» **Data lines**
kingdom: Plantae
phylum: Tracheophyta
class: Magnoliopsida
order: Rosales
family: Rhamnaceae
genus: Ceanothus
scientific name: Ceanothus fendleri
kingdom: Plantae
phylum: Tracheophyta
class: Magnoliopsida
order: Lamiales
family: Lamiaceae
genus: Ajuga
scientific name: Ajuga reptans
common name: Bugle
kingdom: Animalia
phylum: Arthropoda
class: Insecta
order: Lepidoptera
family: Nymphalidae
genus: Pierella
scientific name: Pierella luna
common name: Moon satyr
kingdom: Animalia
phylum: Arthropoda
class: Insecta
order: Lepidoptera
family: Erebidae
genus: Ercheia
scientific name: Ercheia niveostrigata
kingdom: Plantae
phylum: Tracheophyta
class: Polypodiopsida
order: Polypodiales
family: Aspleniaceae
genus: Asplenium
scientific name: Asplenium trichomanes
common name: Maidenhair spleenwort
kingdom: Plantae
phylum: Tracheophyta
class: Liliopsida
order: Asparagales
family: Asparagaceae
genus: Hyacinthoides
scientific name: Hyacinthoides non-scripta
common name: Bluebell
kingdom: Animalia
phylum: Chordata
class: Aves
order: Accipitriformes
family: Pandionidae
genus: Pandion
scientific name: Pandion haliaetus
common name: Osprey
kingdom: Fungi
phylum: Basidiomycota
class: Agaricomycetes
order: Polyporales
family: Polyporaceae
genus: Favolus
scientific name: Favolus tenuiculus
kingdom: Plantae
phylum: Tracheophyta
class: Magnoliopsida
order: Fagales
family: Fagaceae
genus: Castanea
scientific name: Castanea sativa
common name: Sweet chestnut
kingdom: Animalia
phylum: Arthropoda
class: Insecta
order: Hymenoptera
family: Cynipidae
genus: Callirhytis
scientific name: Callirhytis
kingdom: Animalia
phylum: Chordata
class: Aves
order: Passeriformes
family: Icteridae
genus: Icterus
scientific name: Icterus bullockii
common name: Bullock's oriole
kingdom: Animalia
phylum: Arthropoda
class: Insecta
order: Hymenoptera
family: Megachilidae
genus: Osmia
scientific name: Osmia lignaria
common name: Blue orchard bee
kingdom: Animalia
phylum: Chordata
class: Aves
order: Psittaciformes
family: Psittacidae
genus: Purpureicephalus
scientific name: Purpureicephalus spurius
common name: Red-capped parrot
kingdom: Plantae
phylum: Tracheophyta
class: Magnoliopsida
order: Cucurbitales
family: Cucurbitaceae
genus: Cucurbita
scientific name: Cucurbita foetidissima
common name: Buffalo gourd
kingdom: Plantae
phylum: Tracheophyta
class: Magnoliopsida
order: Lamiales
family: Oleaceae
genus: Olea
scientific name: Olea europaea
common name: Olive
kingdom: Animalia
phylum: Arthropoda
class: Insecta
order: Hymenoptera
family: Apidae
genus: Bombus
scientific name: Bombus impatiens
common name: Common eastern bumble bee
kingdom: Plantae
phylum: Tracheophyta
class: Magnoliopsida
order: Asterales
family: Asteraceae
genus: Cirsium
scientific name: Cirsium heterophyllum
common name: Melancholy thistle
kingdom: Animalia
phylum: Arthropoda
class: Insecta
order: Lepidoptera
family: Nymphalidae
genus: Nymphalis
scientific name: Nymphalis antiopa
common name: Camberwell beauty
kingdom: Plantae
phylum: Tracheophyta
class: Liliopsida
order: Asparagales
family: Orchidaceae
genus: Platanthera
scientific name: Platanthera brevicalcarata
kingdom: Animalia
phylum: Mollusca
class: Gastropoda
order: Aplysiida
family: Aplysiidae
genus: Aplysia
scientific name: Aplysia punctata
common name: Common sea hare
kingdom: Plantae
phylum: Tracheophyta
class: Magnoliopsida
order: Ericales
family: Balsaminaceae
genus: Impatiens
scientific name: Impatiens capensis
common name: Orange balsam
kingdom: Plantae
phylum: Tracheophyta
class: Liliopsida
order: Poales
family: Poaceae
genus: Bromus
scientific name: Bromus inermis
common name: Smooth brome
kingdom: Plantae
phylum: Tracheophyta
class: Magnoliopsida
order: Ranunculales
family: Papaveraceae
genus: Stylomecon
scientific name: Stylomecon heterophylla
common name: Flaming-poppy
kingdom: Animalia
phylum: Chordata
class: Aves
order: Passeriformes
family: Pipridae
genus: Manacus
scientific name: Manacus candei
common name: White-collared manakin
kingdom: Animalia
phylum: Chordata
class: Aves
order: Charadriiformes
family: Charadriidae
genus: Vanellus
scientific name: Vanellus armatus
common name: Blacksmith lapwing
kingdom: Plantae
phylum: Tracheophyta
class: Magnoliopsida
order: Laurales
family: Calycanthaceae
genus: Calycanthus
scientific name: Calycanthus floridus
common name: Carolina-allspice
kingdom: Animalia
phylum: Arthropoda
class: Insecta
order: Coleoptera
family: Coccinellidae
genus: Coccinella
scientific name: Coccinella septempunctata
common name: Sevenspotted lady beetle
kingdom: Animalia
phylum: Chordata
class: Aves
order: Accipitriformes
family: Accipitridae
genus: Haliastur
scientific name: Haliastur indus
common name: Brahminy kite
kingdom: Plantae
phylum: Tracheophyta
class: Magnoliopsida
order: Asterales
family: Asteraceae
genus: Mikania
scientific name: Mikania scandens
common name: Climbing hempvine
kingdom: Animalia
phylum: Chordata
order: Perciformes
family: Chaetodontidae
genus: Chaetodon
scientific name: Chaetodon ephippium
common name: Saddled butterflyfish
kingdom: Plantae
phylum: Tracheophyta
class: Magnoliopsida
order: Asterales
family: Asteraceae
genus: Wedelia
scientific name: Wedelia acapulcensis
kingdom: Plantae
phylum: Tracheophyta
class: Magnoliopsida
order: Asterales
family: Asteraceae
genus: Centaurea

» **What the task asks**
Please repeat every line of the records above word for word.

» **Solution to this problem**
kingdom: Plantae
phylum: Tracheophyta
class: Magnoliopsida
order: Rosales
family: Rhamnaceae
genus: Ceanothus
scientific name: Ceanothus fendleri
kingdom: Plantae
phylum: Tracheophyta
class: Magnoliopsida
order: Lamiales
family: Lamiaceae
genus: Ajuga
scientific name: Ajuga reptans
common name: Bugle
kingdom: Animalia
phylum: Arthropoda
class: Insecta
order: Lepidoptera
family: Nymphalidae
genus: Pierella
scientific name: Pierella luna
common name: Moon satyr
kingdom: Animalia
phylum: Arthropoda
class: Insecta
order: Lepidoptera
family: Erebidae
genus: Ercheia
scientific name: Ercheia niveostrigata
kingdom: Plantae
phylum: Tracheophyta
class: Polypodiopsida
order: Polypodiales
family: Aspleniaceae
genus: Asplenium
scientific name: Asplenium trichomanes
common name: Maidenhair spleenwort
kingdom: Plantae
phylum: Tracheophyta
class: Liliopsida
order: Asparagales
family: Asparagaceae
genus: Hyacinthoides
scientific name: Hyacinthoides non-scripta
common name: Bluebell
kingdom: Animalia
phylum: Chordata
class: Aves
order: Accipitriformes
family: Pandionidae
genus: Pandion
scientific name: Pandion haliaetus
common name: Osprey
kingdom: Fungi
phylum: Basidiomycota
class: Agaricomycetes
order: Polyporales
family: Polyporaceae
genus: Favolus
scientific name: Favolus tenuiculus
kingdom: Plantae
phylum: Tracheophyta
class: Magnoliopsida
order: Fagales
family: Fagaceae
genus: Castanea
scientific name: Castanea sativa
common name: Sweet chestnut
kingdom: Animalia
phylum: Arthropoda
class: Insecta
order: Hymenoptera
family: Cynipidae
genus: Callirhytis
scientific name: Callirhytis
kingdom: Animalia
phylum: Chordata
class: Aves
order: Passeriformes
family: Icteridae
genus: Icterus
scientific name: Icterus bullockii
common name: Bullock's oriole
kingdom: Animalia
phylum: Arthropoda
class: Insecta
order: Hymenoptera
family: Megachilidae
genus: Osmia
scientific name: Osmia lignaria
common name: Blue orchard bee
kingdom: Animalia
phylum: Chordata
class: Aves
order: Psittaciformes
family: Psittacidae
genus: Purpureicephalus
scientific name: Purpureicephalus spurius
common name: Red-capped parrot
kingdom: Plantae
phylum: Tracheophyta
class: Magnoliopsida
order: Cucurbitales
family: Cucurbitaceae
genus: Cucurbita
scientific name: Cucurbita foetidissima
common name: Buffalo gourd
kingdom: Plantae
phylum: Tracheophyta
class: Magnoliopsida
order: Lamiales
family: Oleaceae
genus: Olea
scientific name: Olea europaea
common name: Olive
kingdom: Animalia
phylum: Arthropoda
class: Insecta
order: Hymenoptera
family: Apidae
genus: Bombus
scientific name: Bombus impatiens
common name: Common eastern bumble bee
kingdom: Plantae
phylum: Tracheophyta
class: Magnoliopsida
order: Asterales
family: Asteraceae
genus: Cirsium
scientific name: Cirsium heterophyllum
common name: Melancholy thistle
kingdom: Animalia
phylum: Arthropoda
class: Insecta
order: Lepidoptera
family: Nymphalidae
genus: Nymphalis
scientific name: Nymphalis antiopa
common name: Camberwell beauty
kingdom: Plantae
phylum: Tracheophyta
class: Liliopsida
order: Asparagales
family: Orchidaceae
genus: Platanthera
scientific name: Platanthera brevicalcarata
kingdom: Animalia
phylum: Mollusca
class: Gastropoda
order: Aplysiida
family: Aplysiidae
genus: Aplysia
scientific name: Aplysia punctata
common name: Common sea hare
kingdom: Plantae
phylum: Tracheophyta
class: Magnoliopsida
order: Ericales
family: Balsaminaceae
genus: Impatiens
scientific name: Impatiens capensis
common name: Orange balsam
kingdom: Plantae
phylum: Tracheophyta
class: Liliopsida
order: Poales
family: Poaceae
genus: Bromus
scientific name: Bromus inermis
common name: Smooth brome
kingdom: Plantae
phylum: Tracheophyta
class: Magnoliopsida
order: Ranunculales
family: Papaveraceae
genus: Stylomecon
scientific name: Stylomecon heterophylla
common name: Flaming-poppy
kingdom: Animalia
phylum: Chordata
class: Aves
order: Passeriformes
family: Pipridae
genus: Manacus
scientific name: Manacus candei
common name: White-collared manakin
kingdom: Animalia
phylum: Chordata
class: Aves
order: Charadriiformes
family: Charadriidae
genus: Vanellus
scientific name: Vanellus armatus
common name: Blacksmith lapwing
kingdom: Plantae
phylum: Tracheophyta
class: Magnoliopsida
order: Laurales
family: Calycanthaceae
genus: Calycanthus
scientific name: Calycanthus floridus
common name: Carolina-allspice
kingdom: Animalia
phylum: Arthropoda
class: Insecta
order: Coleoptera
family: Coccinellidae
genus: Coccinella
scientific name: Coccinella septempunctata
common name: Sevenspotted lady beetle
kingdom: Animalia
phylum: Chordata
class: Aves
order: Accipitriformes
family: Accipitridae
genus: Haliastur
scientific name: Haliastur indus
common name: Brahminy kite
kingdom: Plantae
phylum: Tracheophyta
class: Magnoliopsida
order: Asterales
family: Asteraceae
genus: Mikania
scientific name: Mikania scandens
common name: Climbing hempvine
kingdom: Animalia
phylum: Chordata
order: Perciformes
family: Chaetodontidae
genus: Chaetodon
scientific name: Chaetodon ephippium
common name: Saddled butterflyfish
kingdom: Plantae
phylum: Tracheophyta
class: Magnoliopsida
order: Asterales
family: Asteraceae
genus: Wedelia
scientific name: Wedelia acapulcensis
kingdom: Plantae
phylum: Tracheophyta
class: Magnoliopsida
order: Asterales
family: Asteraceae
genus: Centaurea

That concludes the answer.